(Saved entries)
::::::::::

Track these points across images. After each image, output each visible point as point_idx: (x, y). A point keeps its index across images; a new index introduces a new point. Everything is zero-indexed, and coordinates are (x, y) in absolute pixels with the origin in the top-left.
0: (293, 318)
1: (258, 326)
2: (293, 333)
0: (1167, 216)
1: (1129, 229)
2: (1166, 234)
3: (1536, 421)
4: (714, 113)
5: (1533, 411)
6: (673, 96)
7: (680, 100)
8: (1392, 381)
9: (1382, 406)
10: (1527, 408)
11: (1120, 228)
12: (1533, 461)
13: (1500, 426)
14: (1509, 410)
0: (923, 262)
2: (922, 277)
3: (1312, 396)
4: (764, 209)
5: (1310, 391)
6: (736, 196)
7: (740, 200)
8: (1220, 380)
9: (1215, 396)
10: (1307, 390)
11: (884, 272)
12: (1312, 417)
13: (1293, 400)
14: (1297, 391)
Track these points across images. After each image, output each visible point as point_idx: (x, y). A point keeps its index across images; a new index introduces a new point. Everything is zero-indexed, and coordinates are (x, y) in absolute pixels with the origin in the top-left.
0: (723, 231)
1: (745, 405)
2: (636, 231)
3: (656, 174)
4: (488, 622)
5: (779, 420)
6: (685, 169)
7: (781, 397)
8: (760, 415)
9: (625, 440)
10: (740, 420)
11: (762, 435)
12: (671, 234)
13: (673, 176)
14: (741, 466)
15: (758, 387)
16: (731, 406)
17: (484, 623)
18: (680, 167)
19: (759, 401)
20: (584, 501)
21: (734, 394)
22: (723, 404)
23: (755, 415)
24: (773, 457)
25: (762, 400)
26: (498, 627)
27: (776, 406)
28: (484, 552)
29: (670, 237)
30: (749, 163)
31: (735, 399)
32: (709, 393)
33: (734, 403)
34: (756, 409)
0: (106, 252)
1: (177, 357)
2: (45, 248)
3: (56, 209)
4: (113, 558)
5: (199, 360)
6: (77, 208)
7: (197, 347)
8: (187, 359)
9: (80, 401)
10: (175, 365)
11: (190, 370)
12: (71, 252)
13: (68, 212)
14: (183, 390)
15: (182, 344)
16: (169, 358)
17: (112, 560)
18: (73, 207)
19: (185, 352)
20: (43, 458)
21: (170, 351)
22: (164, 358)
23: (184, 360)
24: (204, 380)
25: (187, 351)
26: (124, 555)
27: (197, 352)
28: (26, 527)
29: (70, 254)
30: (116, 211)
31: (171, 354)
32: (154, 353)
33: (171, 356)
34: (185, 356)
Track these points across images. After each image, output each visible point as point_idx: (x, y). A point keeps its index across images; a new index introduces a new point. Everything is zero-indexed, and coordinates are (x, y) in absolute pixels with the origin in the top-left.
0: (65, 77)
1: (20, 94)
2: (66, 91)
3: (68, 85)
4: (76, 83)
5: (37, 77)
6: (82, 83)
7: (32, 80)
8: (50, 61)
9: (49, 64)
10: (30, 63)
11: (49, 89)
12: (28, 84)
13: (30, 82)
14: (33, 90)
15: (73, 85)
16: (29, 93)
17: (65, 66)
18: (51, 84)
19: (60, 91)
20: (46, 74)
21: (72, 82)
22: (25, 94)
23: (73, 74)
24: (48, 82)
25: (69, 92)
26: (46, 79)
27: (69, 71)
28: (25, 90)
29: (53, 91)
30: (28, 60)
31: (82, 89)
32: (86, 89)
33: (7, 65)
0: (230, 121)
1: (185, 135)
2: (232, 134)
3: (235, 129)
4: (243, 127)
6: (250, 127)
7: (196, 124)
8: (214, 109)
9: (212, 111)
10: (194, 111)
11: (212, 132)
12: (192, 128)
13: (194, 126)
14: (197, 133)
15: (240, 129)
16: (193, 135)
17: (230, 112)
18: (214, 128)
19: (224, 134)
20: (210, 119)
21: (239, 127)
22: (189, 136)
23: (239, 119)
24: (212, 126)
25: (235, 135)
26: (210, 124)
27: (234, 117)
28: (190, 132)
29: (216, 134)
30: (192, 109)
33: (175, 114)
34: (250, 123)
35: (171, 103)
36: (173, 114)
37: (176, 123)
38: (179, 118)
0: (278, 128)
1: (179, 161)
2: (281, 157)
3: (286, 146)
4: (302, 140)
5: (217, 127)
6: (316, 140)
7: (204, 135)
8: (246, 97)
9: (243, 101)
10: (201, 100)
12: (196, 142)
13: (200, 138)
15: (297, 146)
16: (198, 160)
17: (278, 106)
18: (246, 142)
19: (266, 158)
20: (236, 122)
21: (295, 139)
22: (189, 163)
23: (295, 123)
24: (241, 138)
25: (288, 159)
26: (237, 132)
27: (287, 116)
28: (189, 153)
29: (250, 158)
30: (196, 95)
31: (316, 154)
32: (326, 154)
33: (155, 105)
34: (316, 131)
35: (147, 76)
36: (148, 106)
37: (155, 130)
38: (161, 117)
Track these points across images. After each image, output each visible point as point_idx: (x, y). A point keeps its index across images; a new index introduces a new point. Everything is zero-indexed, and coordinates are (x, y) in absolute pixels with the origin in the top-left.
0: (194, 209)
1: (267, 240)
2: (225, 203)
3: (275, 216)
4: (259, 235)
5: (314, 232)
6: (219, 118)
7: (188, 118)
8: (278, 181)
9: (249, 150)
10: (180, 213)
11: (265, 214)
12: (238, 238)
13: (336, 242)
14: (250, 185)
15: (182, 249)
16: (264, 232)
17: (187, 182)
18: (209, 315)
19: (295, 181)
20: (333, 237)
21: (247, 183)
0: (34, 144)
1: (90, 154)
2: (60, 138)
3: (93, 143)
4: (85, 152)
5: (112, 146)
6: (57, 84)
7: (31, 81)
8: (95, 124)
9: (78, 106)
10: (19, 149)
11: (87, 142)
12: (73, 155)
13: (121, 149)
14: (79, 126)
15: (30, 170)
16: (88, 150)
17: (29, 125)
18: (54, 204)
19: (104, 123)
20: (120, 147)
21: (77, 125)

::::::::::

▶ _PROBLEM REQUIREMENTS_
Out of the data above, transcribe exactly and only the lines starting with the line that has "12: (28, 84)" and going on through the line that has "5: (314, 232)", both included.

▶ _RESPONSE TO THE EXERCISE_
12: (28, 84)
13: (30, 82)
14: (33, 90)
15: (73, 85)
16: (29, 93)
17: (65, 66)
18: (51, 84)
19: (60, 91)
20: (46, 74)
21: (72, 82)
22: (25, 94)
23: (73, 74)
24: (48, 82)
25: (69, 92)
26: (46, 79)
27: (69, 71)
28: (25, 90)
29: (53, 91)
30: (28, 60)
31: (82, 89)
32: (86, 89)
33: (7, 65)
0: (230, 121)
1: (185, 135)
2: (232, 134)
3: (235, 129)
4: (243, 127)
6: (250, 127)
7: (196, 124)
8: (214, 109)
9: (212, 111)
10: (194, 111)
11: (212, 132)
12: (192, 128)
13: (194, 126)
14: (197, 133)
15: (240, 129)
16: (193, 135)
17: (230, 112)
18: (214, 128)
19: (224, 134)
20: (210, 119)
21: (239, 127)
22: (189, 136)
23: (239, 119)
24: (212, 126)
25: (235, 135)
26: (210, 124)
27: (234, 117)
28: (190, 132)
29: (216, 134)
30: (192, 109)
33: (175, 114)
34: (250, 123)
35: (171, 103)
36: (173, 114)
37: (176, 123)
38: (179, 118)
0: (278, 128)
1: (179, 161)
2: (281, 157)
3: (286, 146)
4: (302, 140)
5: (217, 127)
6: (316, 140)
7: (204, 135)
8: (246, 97)
9: (243, 101)
10: (201, 100)
12: (196, 142)
13: (200, 138)
15: (297, 146)
16: (198, 160)
17: (278, 106)
18: (246, 142)
19: (266, 158)
20: (236, 122)
21: (295, 139)
22: (189, 163)
23: (295, 123)
24: (241, 138)
25: (288, 159)
26: (237, 132)
27: (287, 116)
28: (189, 153)
29: (250, 158)
30: (196, 95)
31: (316, 154)
32: (326, 154)
33: (155, 105)
34: (316, 131)
35: (147, 76)
36: (148, 106)
37: (155, 130)
38: (161, 117)
Track these points across images. After each image, output each visible point as point_idx: (x, y). A point keeps its index across images; a new index introduces a new point. Everything is zero-indexed, and coordinates are (x, y) in absolute pixels with the origin in the top-left.
0: (194, 209)
1: (267, 240)
2: (225, 203)
3: (275, 216)
4: (259, 235)
5: (314, 232)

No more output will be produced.